Some philosophers claim that science has a privileged epistemic position and that we should trust it in representing reality, pursuing truth and understanding, and changing the world. This paper focuses on the rationality of trust in science and, more specifically, the role of a certain metacognitive component of rational trust in scientific representations (SR). Understanding the metacognitive nature of rational trust in our best SR may allow us to enhance the public understanding of science and prevent science denialism. We discuss (i) accuracy as first-order cognitive feature and (ii) confidence level as a second-order metacognitive property of SR. Confidence is typically associated with a metacognitive ability: a “second-order” ability to evaluate the representation of a target system, or epistemic competence in the form of “high-level knowledge”. When accuracy is accompanied (and augmented) by a certain level of confidence, it is more rational to trust SR and less rational to engage in denialism. By striking a balance between the accuracy of and confidence in SR, humanists can strengthen their arguments for the rationality of trust in science.

‘Scientism and the Limits of Objective Thinking’
Gurpreet Rattan, University of Toronto

Are there principled limits of objectivity and objective thinking? If so, what are they, and what determines them? Let Scientism be the view that science and scientific thinking determines such limits. I believe that Scientism is right that there are such limits, and that they may coincide with scientific thinking. Science and scientific thinking, however, do not set those limits. I argue that science participates in these limits rather than determining them. The limits of objective thinking, I argue, are determined by the nature of the epistemic normativity that governs the most general, topic-neutral thinking we are capable of – in critical reflective thinking.
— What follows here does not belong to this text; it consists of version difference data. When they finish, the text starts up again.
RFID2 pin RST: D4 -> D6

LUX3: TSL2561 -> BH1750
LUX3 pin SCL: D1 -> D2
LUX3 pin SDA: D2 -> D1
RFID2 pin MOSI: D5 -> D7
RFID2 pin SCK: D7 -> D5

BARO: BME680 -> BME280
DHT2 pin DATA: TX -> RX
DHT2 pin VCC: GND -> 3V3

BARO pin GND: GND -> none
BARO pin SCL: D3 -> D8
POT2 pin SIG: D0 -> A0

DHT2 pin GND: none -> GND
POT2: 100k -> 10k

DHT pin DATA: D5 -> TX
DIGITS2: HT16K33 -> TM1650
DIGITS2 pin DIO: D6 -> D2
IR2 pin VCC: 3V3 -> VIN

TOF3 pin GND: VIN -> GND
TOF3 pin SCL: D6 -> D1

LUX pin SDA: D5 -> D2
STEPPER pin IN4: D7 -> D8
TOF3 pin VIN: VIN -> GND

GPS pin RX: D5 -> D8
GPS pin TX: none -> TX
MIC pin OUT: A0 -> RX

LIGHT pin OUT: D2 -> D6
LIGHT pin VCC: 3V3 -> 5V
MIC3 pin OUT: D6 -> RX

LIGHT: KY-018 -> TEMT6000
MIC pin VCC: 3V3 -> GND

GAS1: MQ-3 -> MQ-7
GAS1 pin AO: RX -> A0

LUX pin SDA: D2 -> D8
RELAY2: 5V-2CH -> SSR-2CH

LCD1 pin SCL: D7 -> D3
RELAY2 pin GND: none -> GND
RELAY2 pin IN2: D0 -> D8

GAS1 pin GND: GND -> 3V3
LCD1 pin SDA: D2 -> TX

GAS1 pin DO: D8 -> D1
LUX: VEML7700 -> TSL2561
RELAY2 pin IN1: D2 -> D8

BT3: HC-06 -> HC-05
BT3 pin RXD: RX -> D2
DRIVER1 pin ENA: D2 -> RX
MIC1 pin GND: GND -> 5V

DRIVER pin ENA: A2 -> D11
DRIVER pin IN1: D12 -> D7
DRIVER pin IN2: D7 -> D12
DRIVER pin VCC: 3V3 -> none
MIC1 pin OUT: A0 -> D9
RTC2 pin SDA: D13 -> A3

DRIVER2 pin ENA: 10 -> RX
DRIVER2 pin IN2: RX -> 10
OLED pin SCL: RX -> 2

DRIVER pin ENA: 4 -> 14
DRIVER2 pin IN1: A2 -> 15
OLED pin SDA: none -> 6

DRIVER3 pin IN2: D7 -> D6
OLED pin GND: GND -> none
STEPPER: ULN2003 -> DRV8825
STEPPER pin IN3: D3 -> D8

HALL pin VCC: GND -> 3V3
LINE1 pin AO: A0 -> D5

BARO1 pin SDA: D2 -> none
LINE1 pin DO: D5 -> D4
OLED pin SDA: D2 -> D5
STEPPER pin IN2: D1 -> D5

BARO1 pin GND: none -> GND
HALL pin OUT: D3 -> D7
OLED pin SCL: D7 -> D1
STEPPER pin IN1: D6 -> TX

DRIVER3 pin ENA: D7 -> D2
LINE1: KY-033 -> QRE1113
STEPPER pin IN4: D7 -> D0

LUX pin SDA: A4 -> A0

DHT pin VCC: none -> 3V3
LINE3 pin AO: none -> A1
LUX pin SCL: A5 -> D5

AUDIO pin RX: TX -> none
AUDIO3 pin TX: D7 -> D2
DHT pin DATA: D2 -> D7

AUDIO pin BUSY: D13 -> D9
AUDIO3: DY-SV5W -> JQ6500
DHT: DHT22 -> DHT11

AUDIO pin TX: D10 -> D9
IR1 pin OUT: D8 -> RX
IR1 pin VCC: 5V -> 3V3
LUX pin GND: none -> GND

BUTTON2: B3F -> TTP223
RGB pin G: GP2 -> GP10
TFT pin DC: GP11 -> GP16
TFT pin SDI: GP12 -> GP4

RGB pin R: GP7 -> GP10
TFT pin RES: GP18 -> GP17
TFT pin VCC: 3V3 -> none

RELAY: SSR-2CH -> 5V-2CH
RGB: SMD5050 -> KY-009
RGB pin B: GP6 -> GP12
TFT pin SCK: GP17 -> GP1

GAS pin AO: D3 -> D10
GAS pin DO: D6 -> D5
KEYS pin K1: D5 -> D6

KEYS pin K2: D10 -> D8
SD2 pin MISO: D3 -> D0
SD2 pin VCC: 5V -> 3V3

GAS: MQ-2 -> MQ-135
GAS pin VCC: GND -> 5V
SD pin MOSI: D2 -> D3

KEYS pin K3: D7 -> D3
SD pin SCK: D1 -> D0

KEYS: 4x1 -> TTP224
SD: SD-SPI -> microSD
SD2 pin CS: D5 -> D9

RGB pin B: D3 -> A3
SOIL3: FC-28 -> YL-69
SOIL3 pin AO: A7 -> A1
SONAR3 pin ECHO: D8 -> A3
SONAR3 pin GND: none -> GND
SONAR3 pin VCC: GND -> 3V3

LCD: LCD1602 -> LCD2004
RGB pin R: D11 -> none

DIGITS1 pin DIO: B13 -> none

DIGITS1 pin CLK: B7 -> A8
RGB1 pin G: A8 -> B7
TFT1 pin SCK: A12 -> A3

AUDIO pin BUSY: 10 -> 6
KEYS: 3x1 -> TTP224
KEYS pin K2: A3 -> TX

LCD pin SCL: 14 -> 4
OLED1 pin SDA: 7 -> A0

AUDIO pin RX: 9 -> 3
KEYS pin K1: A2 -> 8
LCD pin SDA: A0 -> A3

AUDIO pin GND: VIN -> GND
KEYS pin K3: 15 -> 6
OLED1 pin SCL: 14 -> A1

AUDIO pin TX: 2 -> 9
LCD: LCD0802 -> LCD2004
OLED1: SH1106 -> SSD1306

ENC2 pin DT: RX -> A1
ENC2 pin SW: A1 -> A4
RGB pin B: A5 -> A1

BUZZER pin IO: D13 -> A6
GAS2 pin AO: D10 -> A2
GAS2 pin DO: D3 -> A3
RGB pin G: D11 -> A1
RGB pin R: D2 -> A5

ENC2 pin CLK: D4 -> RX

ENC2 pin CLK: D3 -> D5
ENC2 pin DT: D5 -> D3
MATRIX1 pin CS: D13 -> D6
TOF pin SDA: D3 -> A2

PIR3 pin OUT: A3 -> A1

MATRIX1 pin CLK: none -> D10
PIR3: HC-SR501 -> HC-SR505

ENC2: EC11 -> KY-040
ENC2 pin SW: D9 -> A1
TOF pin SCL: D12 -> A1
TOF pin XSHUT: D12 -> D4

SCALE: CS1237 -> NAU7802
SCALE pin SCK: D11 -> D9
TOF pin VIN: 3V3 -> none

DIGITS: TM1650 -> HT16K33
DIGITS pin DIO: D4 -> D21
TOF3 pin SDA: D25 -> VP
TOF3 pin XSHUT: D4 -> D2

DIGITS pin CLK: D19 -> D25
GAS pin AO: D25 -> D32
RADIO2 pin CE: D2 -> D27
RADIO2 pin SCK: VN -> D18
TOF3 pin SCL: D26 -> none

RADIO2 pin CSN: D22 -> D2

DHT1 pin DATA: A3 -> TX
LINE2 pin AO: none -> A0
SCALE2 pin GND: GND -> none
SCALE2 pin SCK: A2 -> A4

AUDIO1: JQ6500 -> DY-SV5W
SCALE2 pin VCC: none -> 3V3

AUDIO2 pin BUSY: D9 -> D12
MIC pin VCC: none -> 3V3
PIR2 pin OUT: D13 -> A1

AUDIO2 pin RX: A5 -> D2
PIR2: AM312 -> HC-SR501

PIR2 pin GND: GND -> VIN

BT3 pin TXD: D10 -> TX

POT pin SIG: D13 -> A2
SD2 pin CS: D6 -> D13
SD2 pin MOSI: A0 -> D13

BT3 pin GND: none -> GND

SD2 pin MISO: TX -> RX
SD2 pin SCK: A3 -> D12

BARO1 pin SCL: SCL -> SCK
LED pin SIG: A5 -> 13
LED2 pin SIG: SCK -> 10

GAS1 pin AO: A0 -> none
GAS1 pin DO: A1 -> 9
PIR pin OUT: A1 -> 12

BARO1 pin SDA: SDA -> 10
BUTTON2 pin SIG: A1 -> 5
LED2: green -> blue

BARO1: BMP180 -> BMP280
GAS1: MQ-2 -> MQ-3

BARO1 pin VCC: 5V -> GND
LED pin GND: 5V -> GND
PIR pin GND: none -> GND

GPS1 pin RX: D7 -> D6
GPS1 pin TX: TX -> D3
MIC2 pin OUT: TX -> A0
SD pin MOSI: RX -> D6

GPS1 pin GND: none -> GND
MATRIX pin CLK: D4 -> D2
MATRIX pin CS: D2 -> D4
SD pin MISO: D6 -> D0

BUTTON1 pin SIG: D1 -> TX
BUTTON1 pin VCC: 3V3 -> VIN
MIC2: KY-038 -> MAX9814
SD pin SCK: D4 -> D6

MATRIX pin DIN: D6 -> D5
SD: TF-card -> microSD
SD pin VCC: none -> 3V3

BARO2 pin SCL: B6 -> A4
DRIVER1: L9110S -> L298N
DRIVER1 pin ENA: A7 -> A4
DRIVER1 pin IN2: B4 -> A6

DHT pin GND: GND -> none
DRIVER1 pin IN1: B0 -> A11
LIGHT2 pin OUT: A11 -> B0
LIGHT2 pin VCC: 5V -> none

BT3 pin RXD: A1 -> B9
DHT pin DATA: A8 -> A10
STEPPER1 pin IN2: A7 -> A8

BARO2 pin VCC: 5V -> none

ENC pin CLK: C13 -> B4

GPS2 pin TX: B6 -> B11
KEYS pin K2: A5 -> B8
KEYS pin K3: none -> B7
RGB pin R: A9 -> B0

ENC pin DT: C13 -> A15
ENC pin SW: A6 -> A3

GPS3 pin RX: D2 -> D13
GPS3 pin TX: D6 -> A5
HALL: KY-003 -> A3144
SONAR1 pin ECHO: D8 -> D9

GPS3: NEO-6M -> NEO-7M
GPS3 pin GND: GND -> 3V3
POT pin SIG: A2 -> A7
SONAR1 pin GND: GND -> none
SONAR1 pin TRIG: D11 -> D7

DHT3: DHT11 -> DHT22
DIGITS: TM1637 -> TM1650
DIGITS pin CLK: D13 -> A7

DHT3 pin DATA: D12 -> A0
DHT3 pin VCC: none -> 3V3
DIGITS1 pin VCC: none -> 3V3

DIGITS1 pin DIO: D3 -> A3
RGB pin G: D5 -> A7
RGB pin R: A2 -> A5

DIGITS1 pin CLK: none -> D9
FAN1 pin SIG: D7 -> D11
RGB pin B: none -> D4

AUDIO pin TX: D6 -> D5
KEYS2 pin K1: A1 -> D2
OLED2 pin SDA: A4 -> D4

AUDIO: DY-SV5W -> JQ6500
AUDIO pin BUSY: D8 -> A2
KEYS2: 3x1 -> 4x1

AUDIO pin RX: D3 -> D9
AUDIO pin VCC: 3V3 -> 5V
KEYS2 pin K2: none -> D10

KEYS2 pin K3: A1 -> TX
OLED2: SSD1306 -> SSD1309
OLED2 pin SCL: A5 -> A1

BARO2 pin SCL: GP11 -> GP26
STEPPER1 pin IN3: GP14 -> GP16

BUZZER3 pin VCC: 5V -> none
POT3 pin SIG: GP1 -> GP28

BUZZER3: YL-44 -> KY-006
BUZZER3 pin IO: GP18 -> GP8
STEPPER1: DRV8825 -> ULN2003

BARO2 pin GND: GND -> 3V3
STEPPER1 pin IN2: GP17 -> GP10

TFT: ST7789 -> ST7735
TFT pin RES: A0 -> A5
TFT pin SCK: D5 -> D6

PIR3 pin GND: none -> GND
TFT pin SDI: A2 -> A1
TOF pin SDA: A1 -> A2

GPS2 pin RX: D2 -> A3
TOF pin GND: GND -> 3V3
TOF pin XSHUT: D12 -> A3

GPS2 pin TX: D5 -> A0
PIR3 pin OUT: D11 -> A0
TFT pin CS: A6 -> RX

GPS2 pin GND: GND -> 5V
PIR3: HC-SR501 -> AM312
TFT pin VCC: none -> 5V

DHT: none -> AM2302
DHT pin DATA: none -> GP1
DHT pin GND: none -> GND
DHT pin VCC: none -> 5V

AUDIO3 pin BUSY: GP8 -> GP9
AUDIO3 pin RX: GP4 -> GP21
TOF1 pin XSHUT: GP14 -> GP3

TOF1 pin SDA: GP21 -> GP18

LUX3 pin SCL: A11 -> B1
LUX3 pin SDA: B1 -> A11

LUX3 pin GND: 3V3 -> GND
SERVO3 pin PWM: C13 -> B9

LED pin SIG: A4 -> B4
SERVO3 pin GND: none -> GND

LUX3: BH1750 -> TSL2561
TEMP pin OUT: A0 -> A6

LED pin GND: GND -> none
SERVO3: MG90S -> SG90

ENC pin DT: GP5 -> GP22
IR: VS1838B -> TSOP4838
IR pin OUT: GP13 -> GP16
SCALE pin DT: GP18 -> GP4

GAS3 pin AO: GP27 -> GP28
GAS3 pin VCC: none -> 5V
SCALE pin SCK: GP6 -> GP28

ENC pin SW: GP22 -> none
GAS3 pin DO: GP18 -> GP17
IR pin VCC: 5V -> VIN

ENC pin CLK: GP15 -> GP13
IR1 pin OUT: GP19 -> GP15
Critical reflective thinking is governed by norms of reflective clarity in thought and method and openness to challenge and refutation. These norms exhibit an inverse relationship, which, (1) in the limit of perfect reflective clarity, makes the conceptualization of challenges and refutations as challenges and refutations impossible; and (2) in the limit of perfect openness, strips thinking of reflective clarity in thought and method. The very structure of the epistemic normativity governing critical reflective thinking, not science, is the source of the limits of objectivity and objective thinking.

‘The Limits of Scientific Humanism: Cases from Agricultural Policy’
Jamie Shaw, University of Toronto

That science is especially well suited to further the aspirations of humanism has influenced the view that policy must be scientifically informed. Usually, ‘science’ denotes scientific work in the academy. This forms the backbone of recent outcries against the implementation of ‘holistic management’ of agriculture in Arizona and New Mexico given its “unscientific” status. In this paper, I argue that these charges overestimate the importance of science in developing robust agricultural policy and that scientific institutions must reorient some of their aims and practices to contribute to humanism. Specifically, scientists must take seriously the tacit knowledge of farmers and ranchers, scrutinize their assumptions, and focus on questions that are salient to stakeholders. This requires changing several incentive structures including publication quotas, promoting concrete collaborations, shifting institutional restrictions on academic science, and re-imagining what it means for policy to be ‘scientifically informed.’